The Mexico Project’s chief aim is to disseminate information to the public and to make declassified documents increasingly available in Mexico. With over 1,600 Freedom of Information requests having been filed by the project since 1994, its existence specifically as a digital archive has sparked debates over freedom of information in Mexico since its inception in 1985. The project’s goals also demonstrate how archives can act as centers of activism within a given community. Kristen Weld’s Paper Cadavers: The Archives of Dictatorship in Guatemala, published in 2014, echoes this point, asserting that archival creation reveals how communities understand both their past and present. Although Weld’s work focuses on the preservation and digitization of Guatemalan police records, her analysis demonstrates how the information contained within a particular document can be reimagined within the context it is rediscovered. For the archivists working on the Mexico Project, the documents are not only political within the context they were created, but their declassification reminds the community about its traumatic history, as well as addressing issues of government transparency and violence in the modern era.
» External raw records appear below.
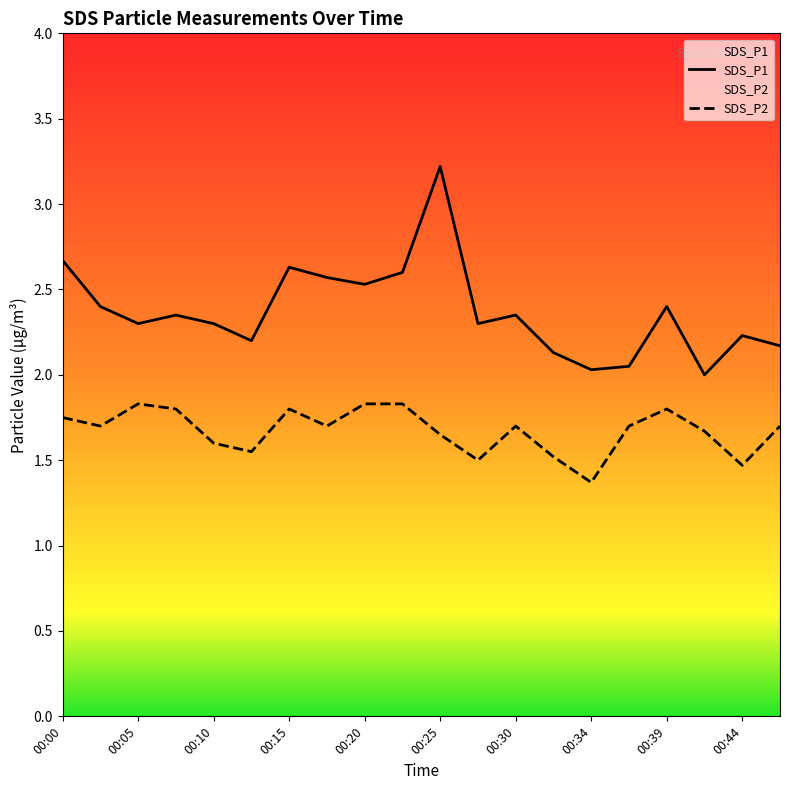

True or false: SDS_P1 and SDS_P2 intersect in this chart.

False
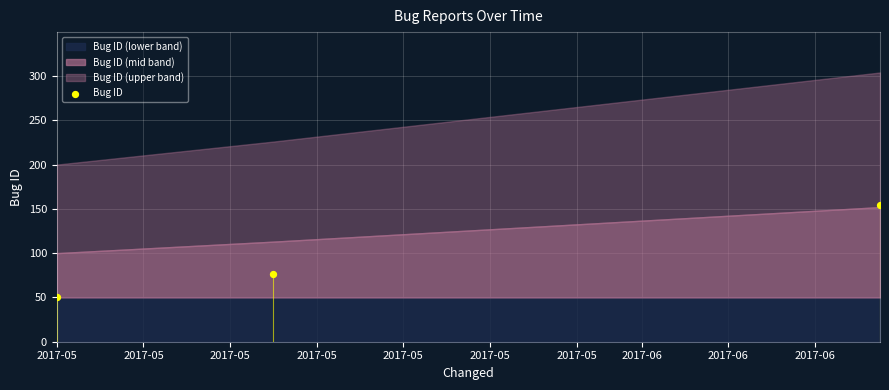

Between 2017-05 and 2017-05, which is larger?

2017-05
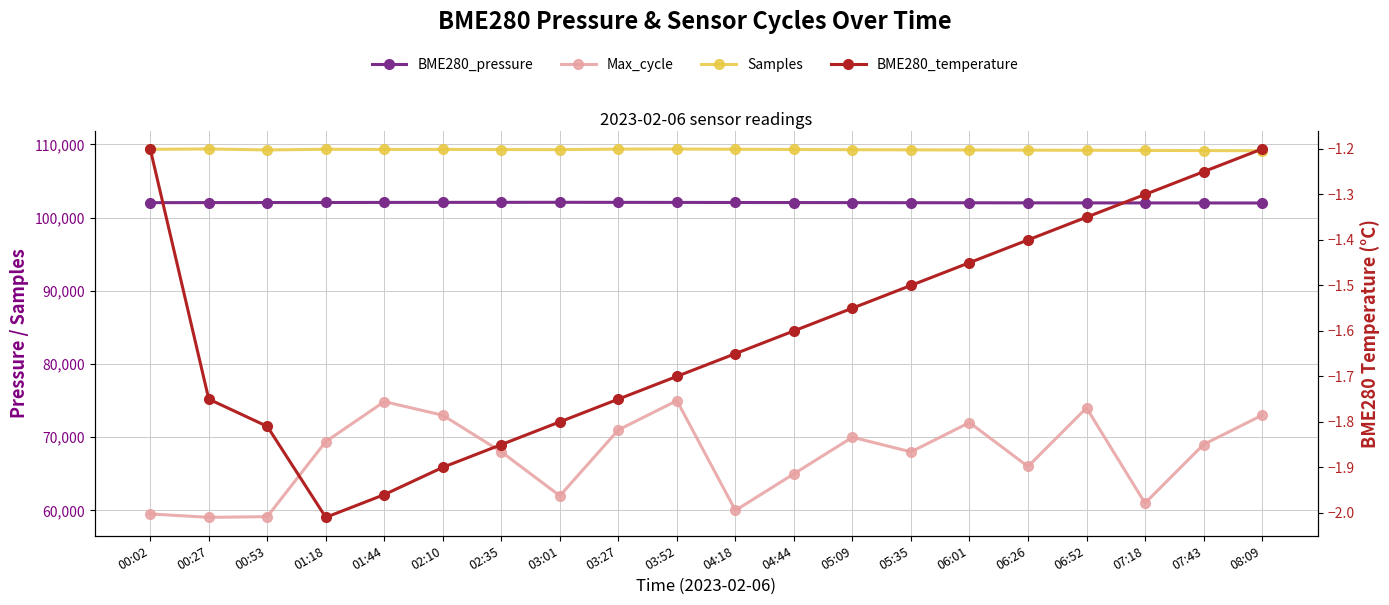

What is the approximate value of Samples at 05:35?

109250.0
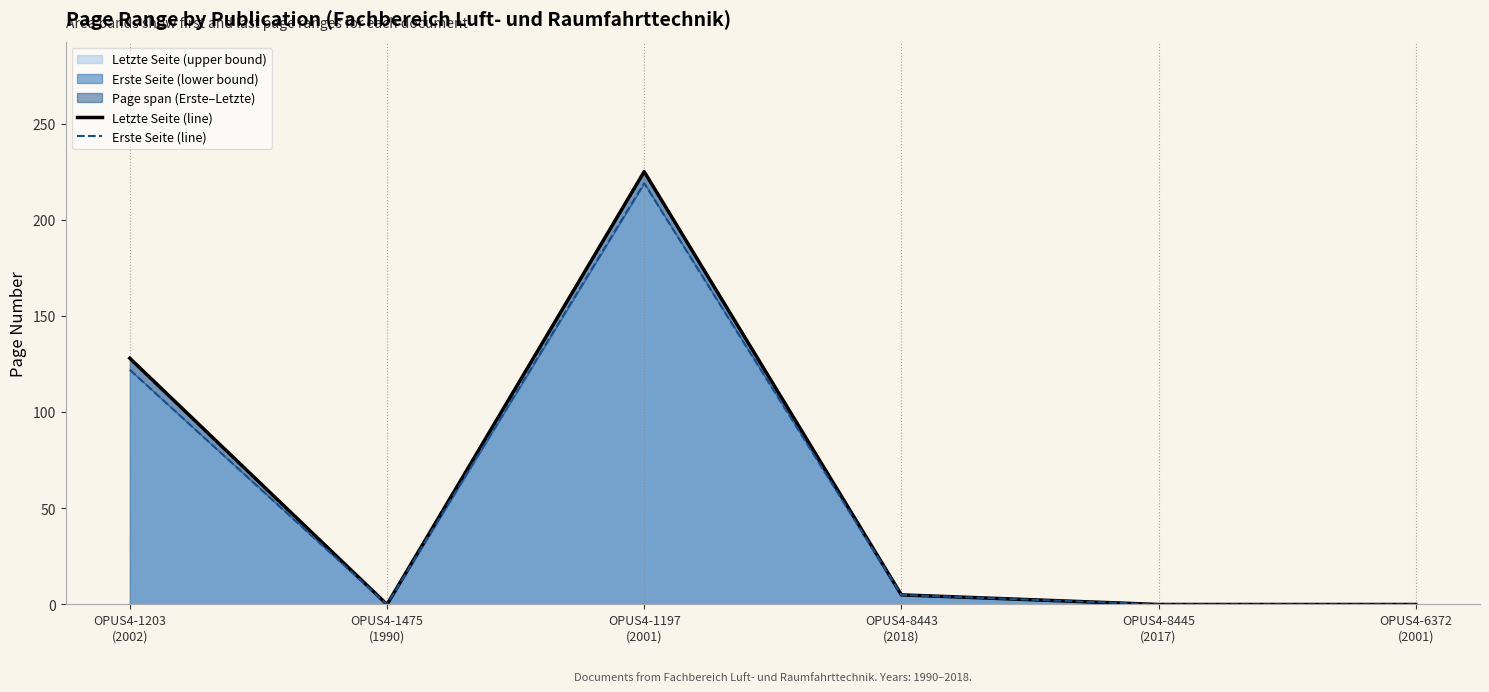

Is it true that Letzte Seite (line) equals 5 at OPUS4-8443
(2018)?

True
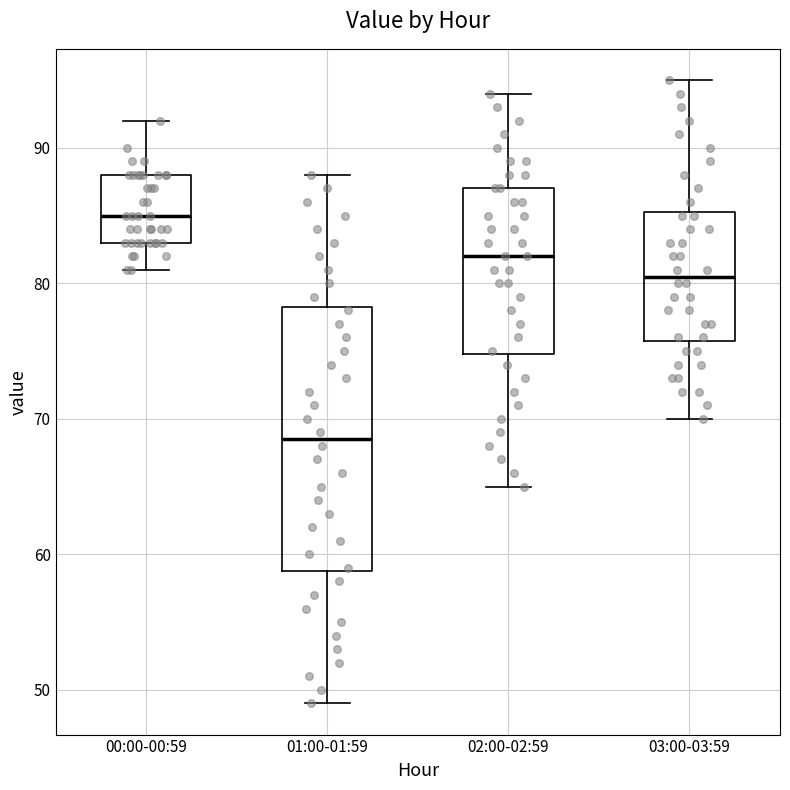

Reading left to right, transcribe this box plot: for each box, give where its median line is, the range the box spans, and where its two whiskers end, as read against the y-axis. The values are not printed on the chart, so give them approximately, as read against the axis.

00:00-00:59: median 85, box 83 to 88, whiskers 81 to 92
01:00-01:59: median 69, box 59 to 78, whiskers 49 to 88
02:00-02:59: median 82, box 75 to 87, whiskers 65 to 94
03:00-03:59: median 81, box 76 to 85, whiskers 70 to 95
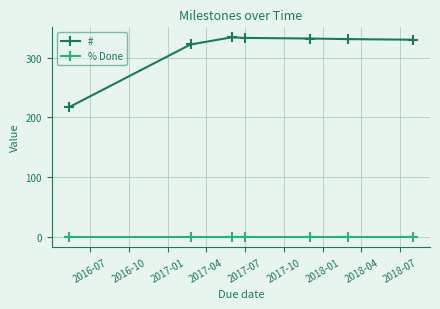

True or false: # has more than 2 interior local peaks.

False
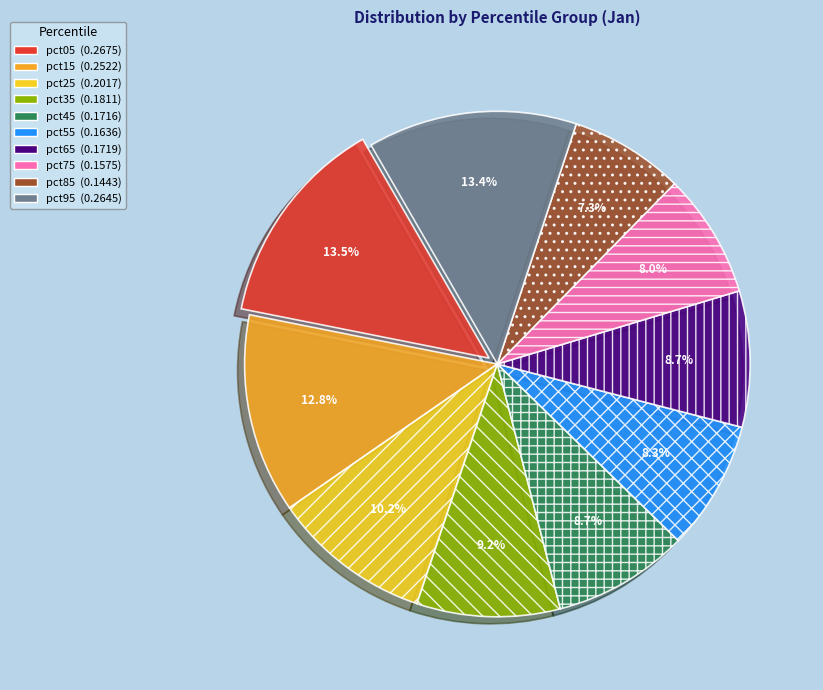

Between pct05 and pct55, which is larger?

pct05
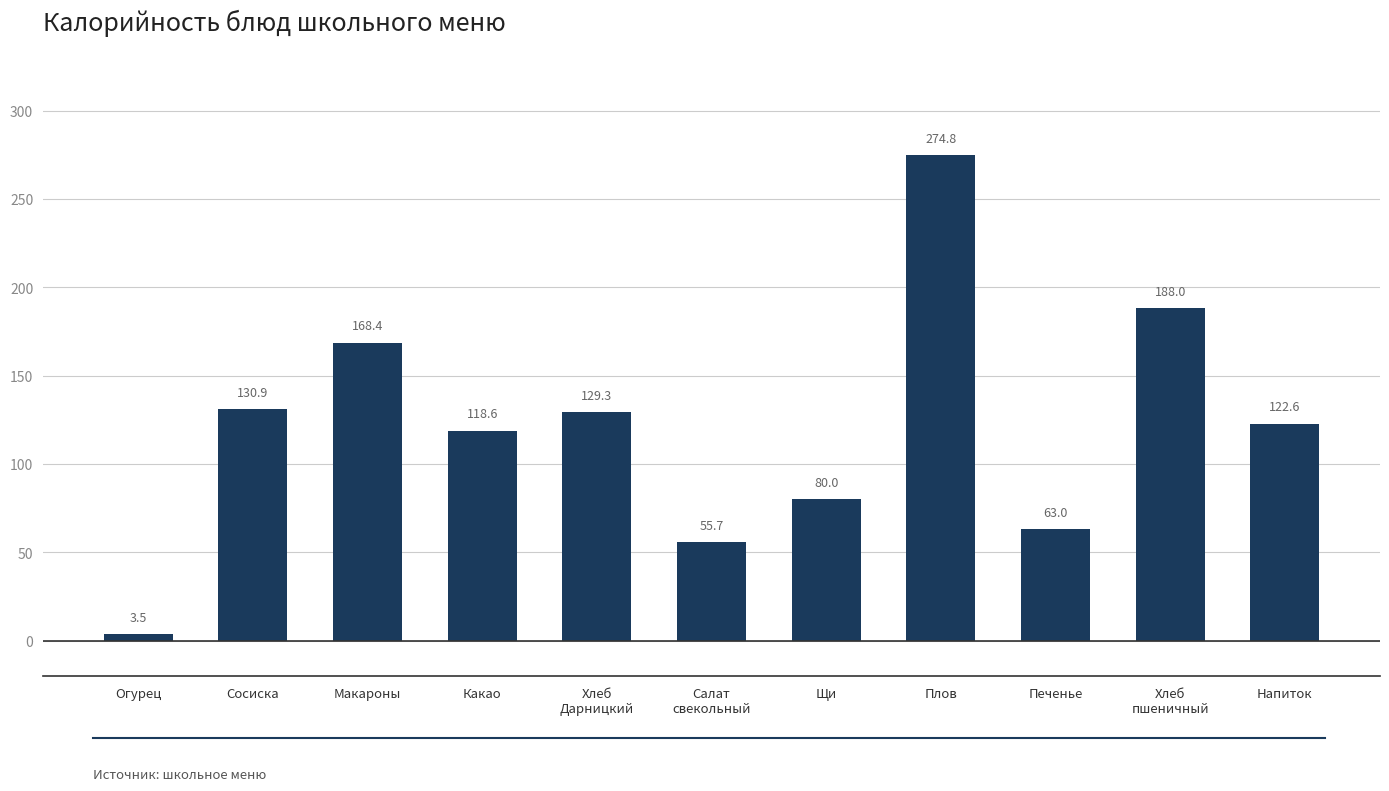

What is the difference between the values at Какао and Печенье?

55.6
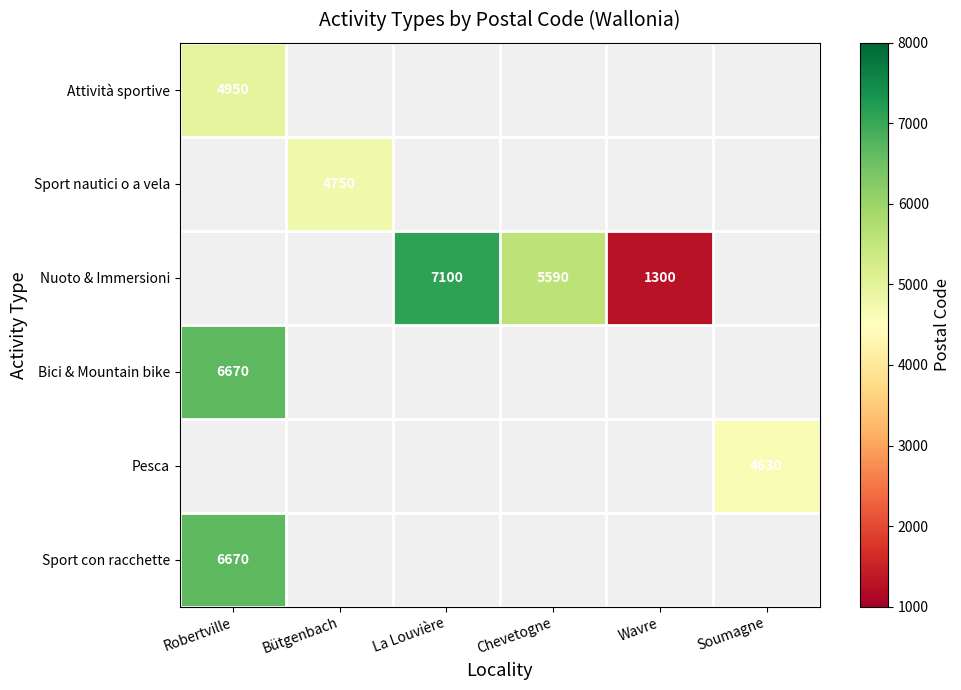

The Nuoto & Immersioni series shows 7330.3 at Chevetogne. True or false?

False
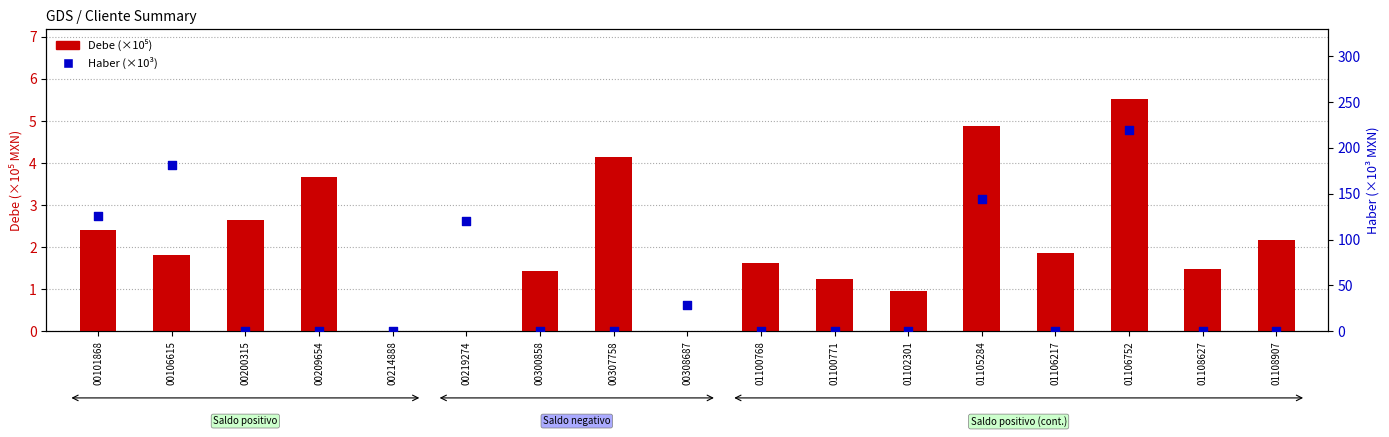

What are all the series names shown in the legend?

Debe (×10⁵), Haber (×10³)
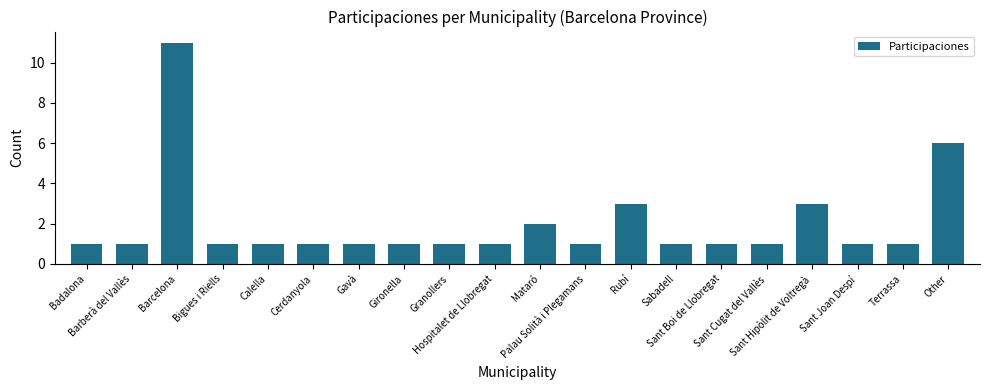

What is the value of the 10th bar from the left?

1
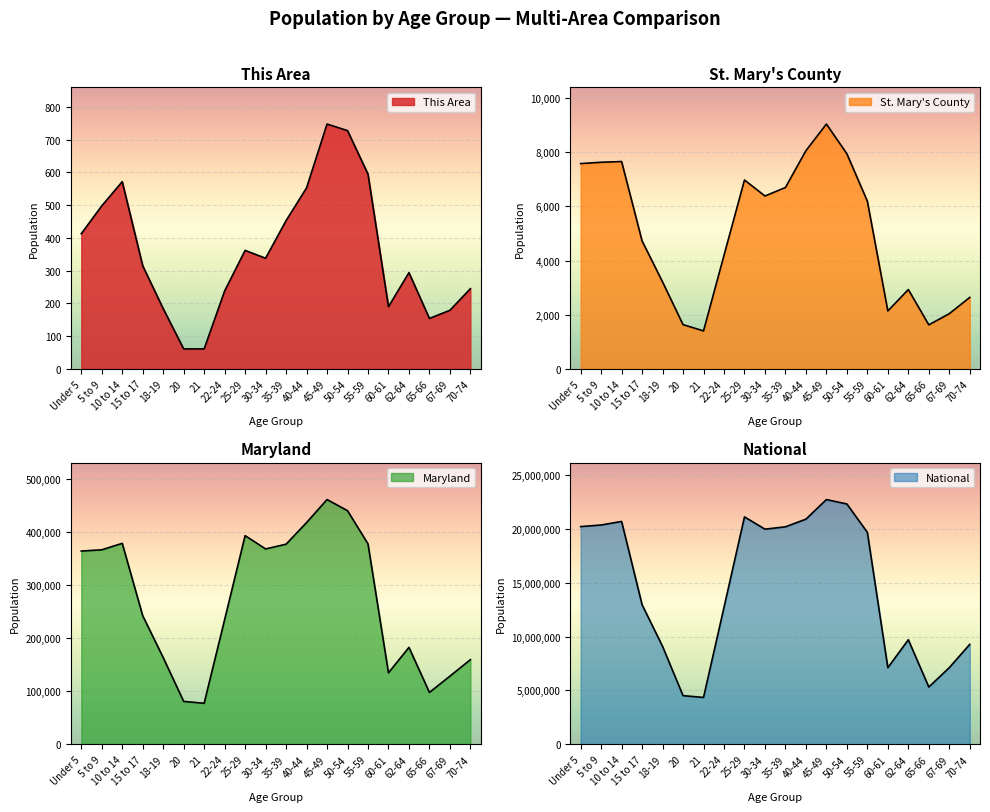

The This Area series shows 74 at 60-61. True or false?

False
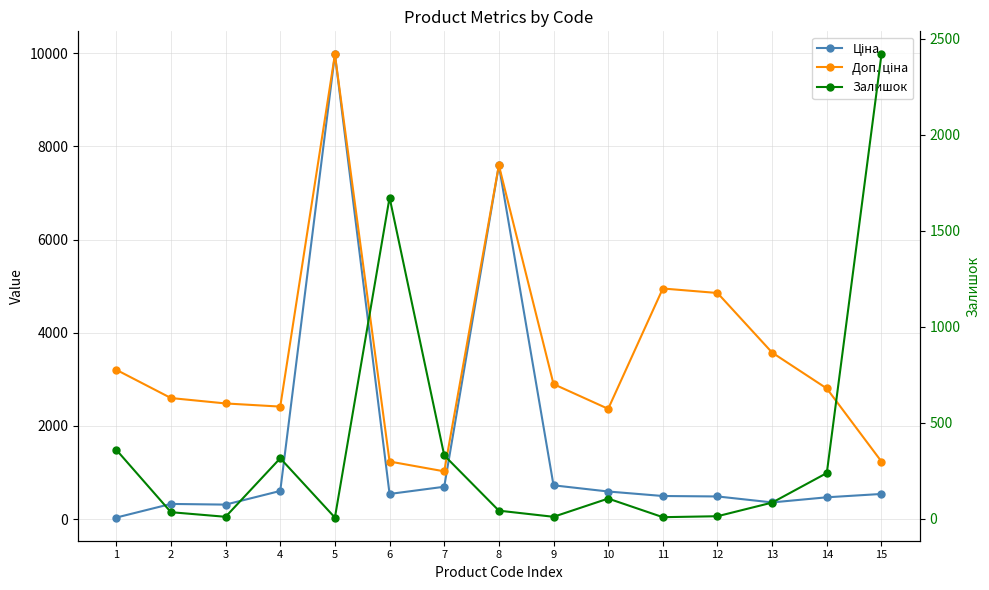

Between 5 and 9, which series saw the biggest shift?

Ціна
With that being said, the biggest opportunity for researchers and writers is with the website’s lack of updated material. A three-year gap exists between the most recent story, having been published on October 2, 2018, and the previous story dating back to 2015. Although the Mexico Project features publications by online media that cite the project and its contributors, the website could benefit from more regular postings and a more diverse set of stories. Because of the lack of narrative variety, scholars now have opportunities to reimagine and reinterpret the National Security Archive’s holdings. Many of the posts concentrate on a set of specific historical events, such as massacres and narco-related terrorism. While these stories are important and useful for both scholars and community activists, there exists a gap waiting to be filled by a variety of stories and methodological and theoretical approaches.